Text passage:
>>>
Understanding DSS tenants

Thursday 27 August 2009, by
3 shares

If you’ve been looking for new tenants you may have come across a type of person known as the ‘DSS tenant’. Or perhaps you’ve noticed DSS mentioned in property adverts, with some ads stating ‘No DSS’?

Well, here’s some guidance about DSS tenants and the pros and cons of renting to them.

What is a DSS tenant?

DSS stands for Department of Social Security, which means DSS tenants receive financial housing benefits from the local council, also known as Local Housing Allowance (LHA). The allowance will contribute towards their living expenses

It is worth noting that DSS was actually dissolved in 2001 but is still the most commonly used term used to refer to tenants who receive benefits.

The good

DSS tenants have the financial backing of the council, and therefore a reliable source of income, so you’re pretty much guaranteed that your tenant will have money to pay their rent.

It can even be possible to get the local council to pay their proportion of the rent directly, meaning there’s little risk of your tenant going into arrears, a problem that can occur with professional tenants.
<<<
Written problem 1: According to the passage on DSS tenants, in what year was the Department of Social Security dissolved?

Records shown:
>>>
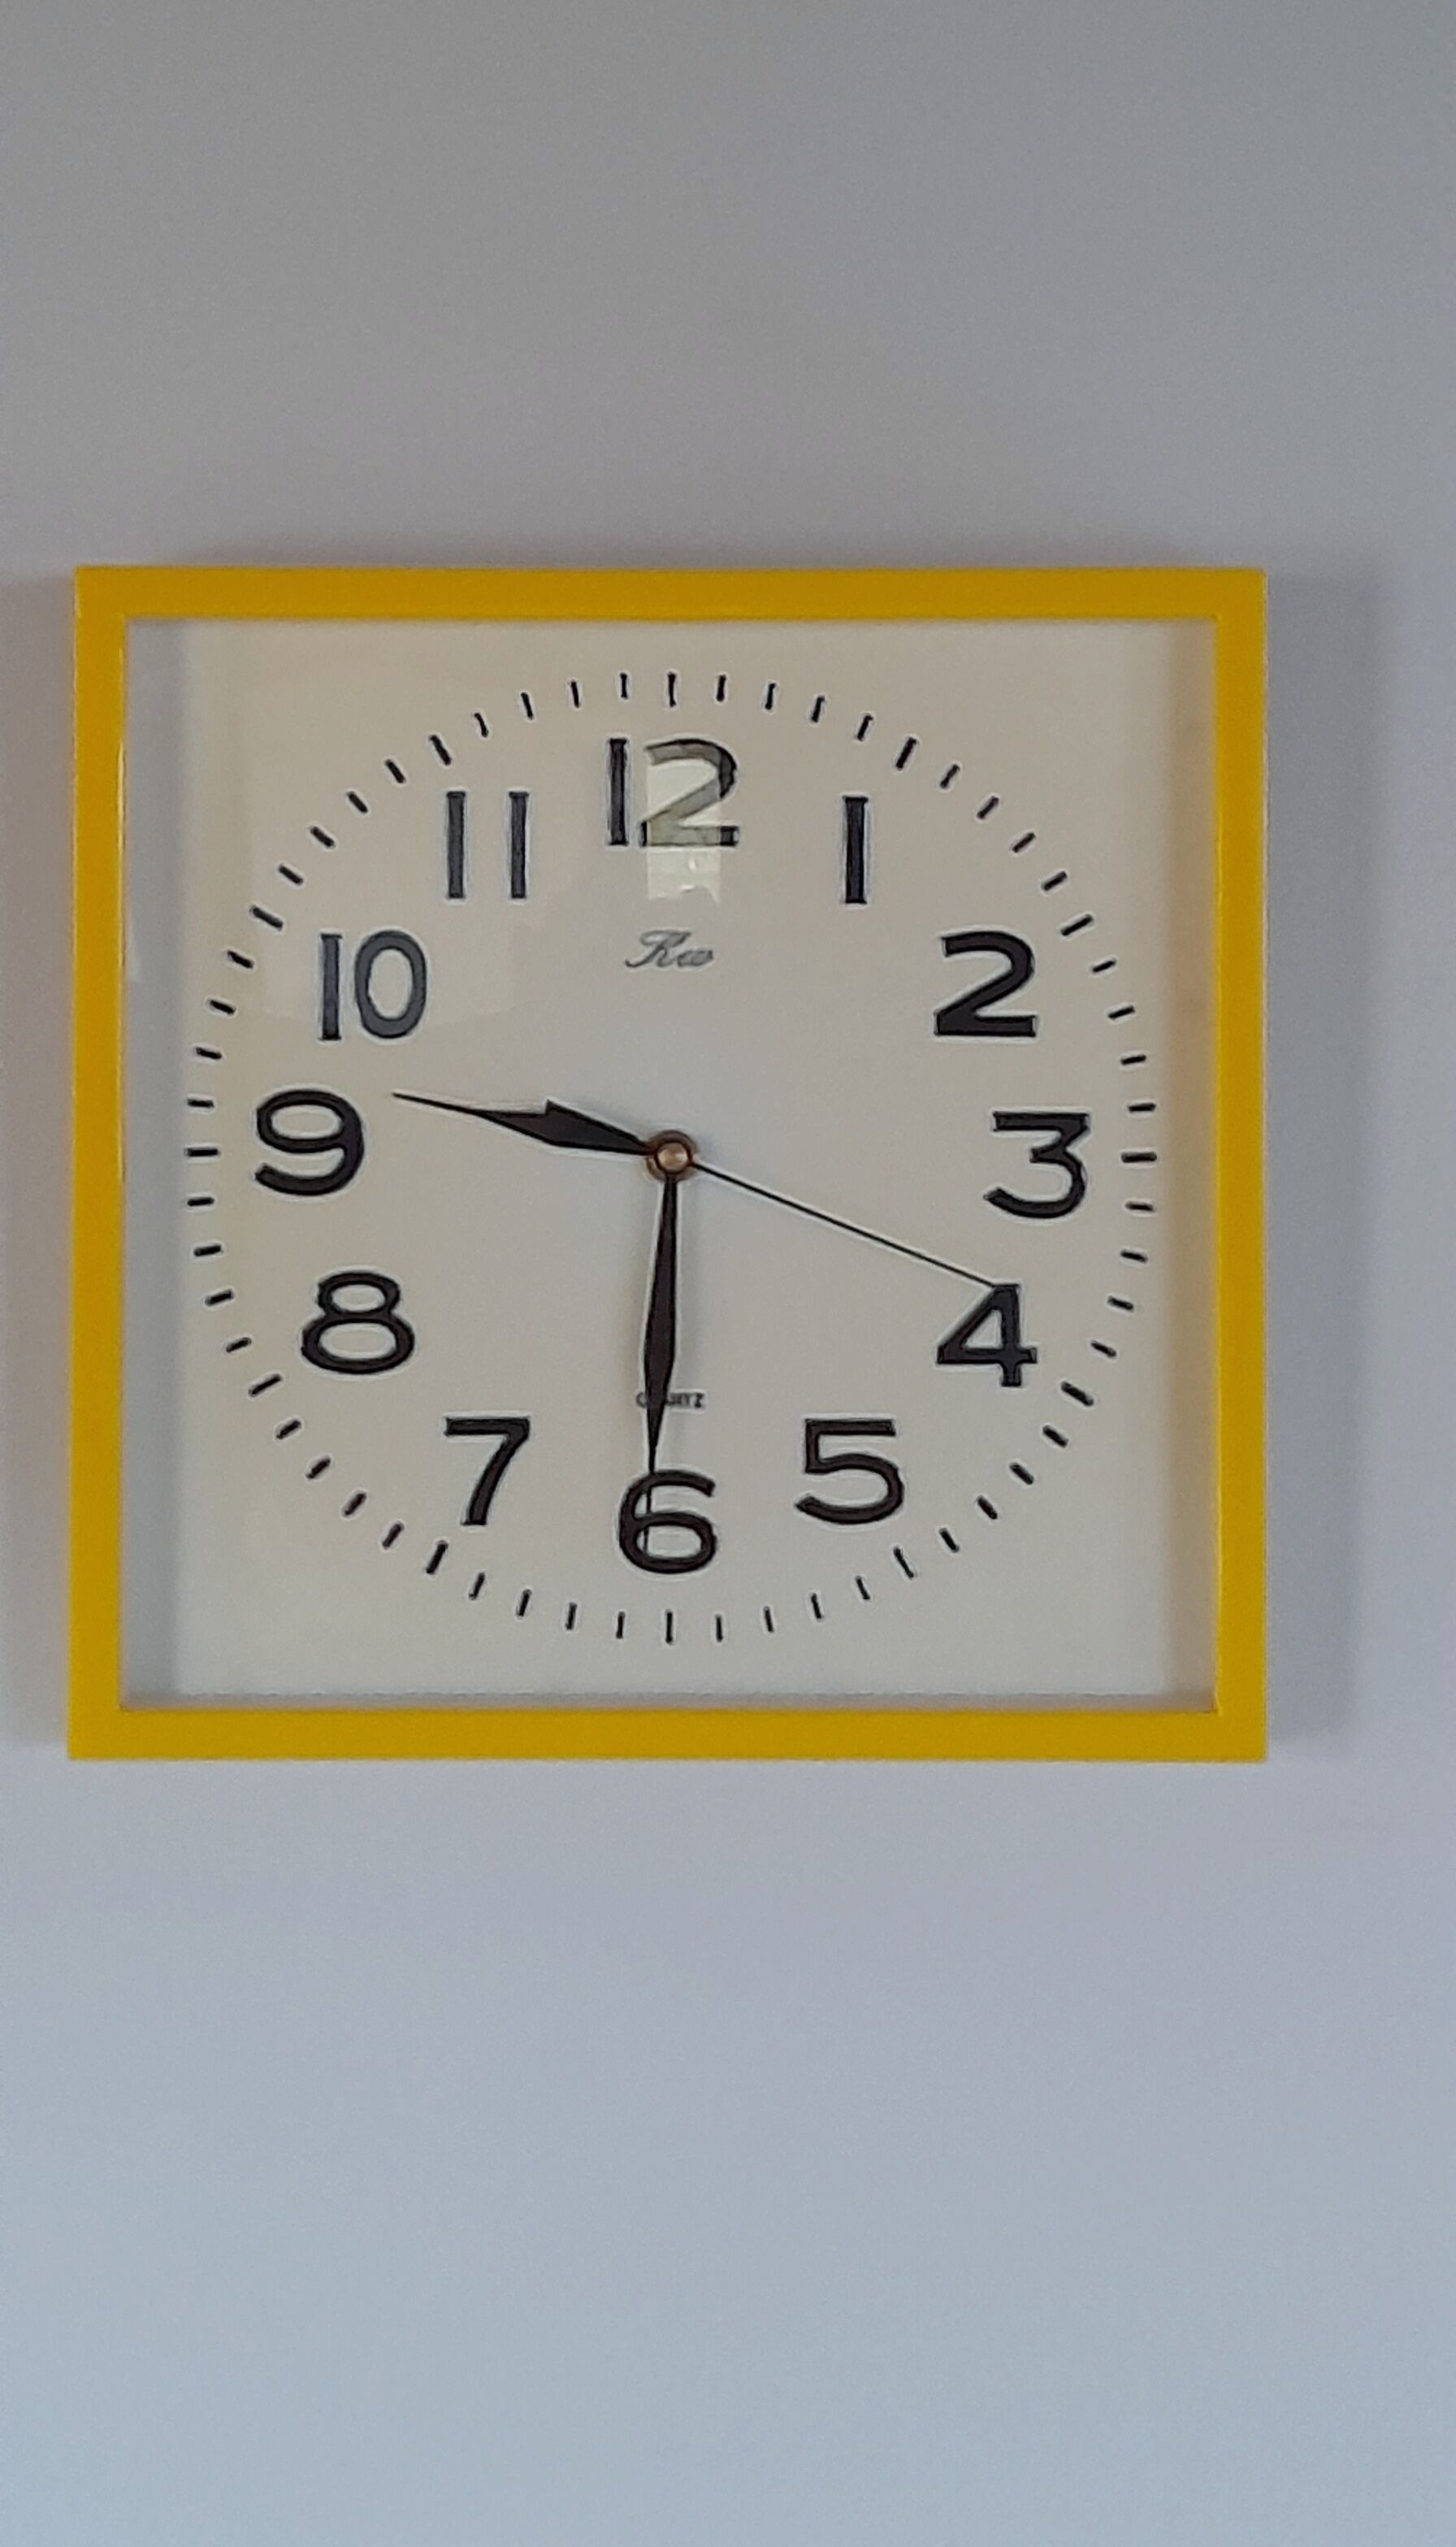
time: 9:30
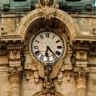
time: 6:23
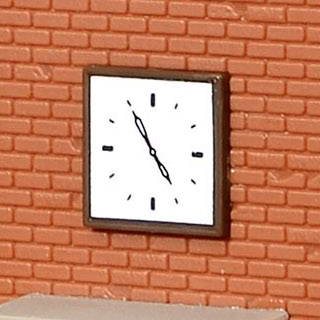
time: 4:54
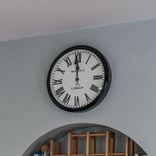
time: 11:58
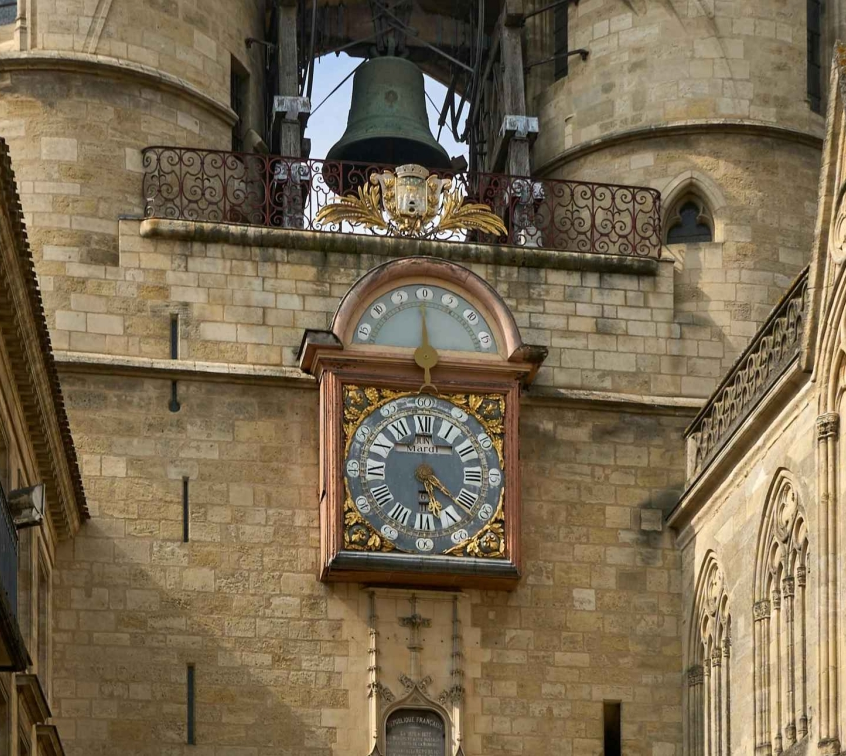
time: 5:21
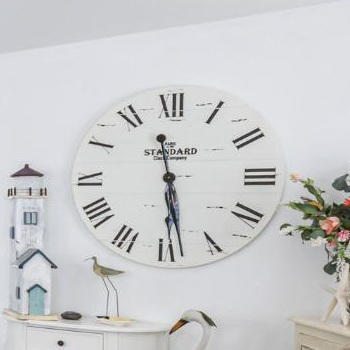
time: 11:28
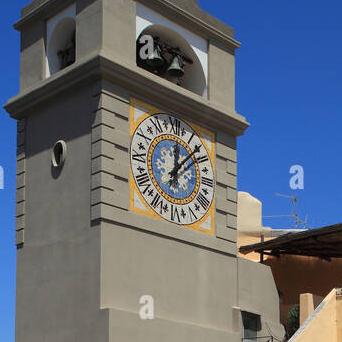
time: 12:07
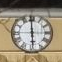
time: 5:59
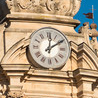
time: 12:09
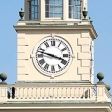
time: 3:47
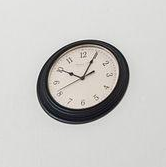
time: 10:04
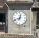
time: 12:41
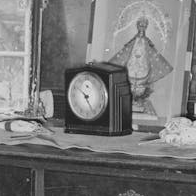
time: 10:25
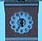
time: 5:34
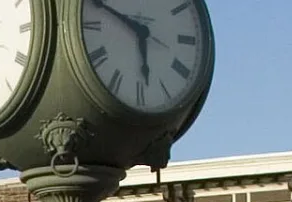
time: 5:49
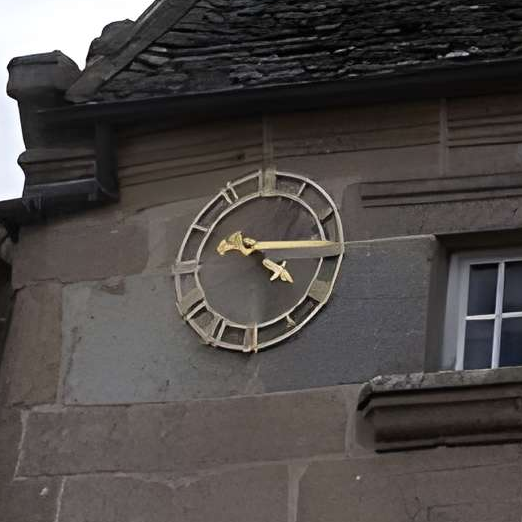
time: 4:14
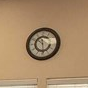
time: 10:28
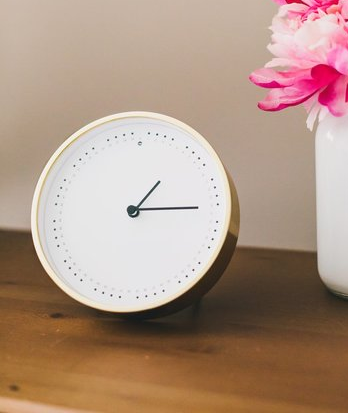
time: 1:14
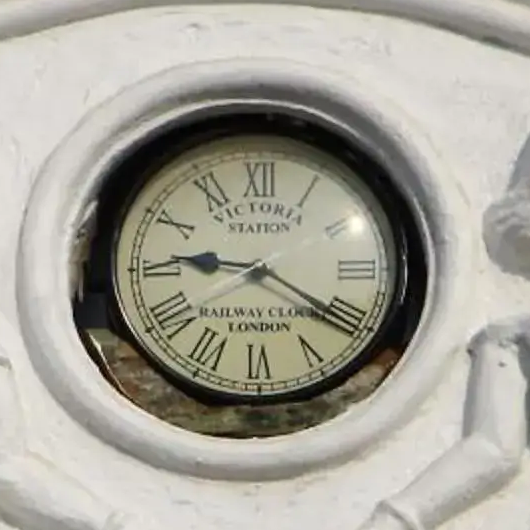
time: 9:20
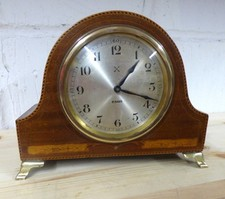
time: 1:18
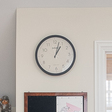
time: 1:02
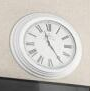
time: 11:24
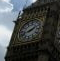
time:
<<<
Written problem 2: Format the clock and watch listing above as a numbered list, omitting blank lines and the picture lines.

Problem solution 1: 2001

Problem solution 2:
1. time: 9:30
2. time: 6:23
3. time: 4:54
4. time: 11:58
5. time: 5:21
6. time: 11:28
7. time: 12:07
8. time: 5:59
9. time: 12:09
10. time: 3:47
11. time: 10:04
12. time: 12:41
13. time: 10:25
14. time: 5:34
15. time: 5:49
16. time: 4:14
17. time: 10:28
18. time: 1:14
19. time: 9:20
20. time: 1:18
21. time: 1:02
22. time: 11:24
23. time:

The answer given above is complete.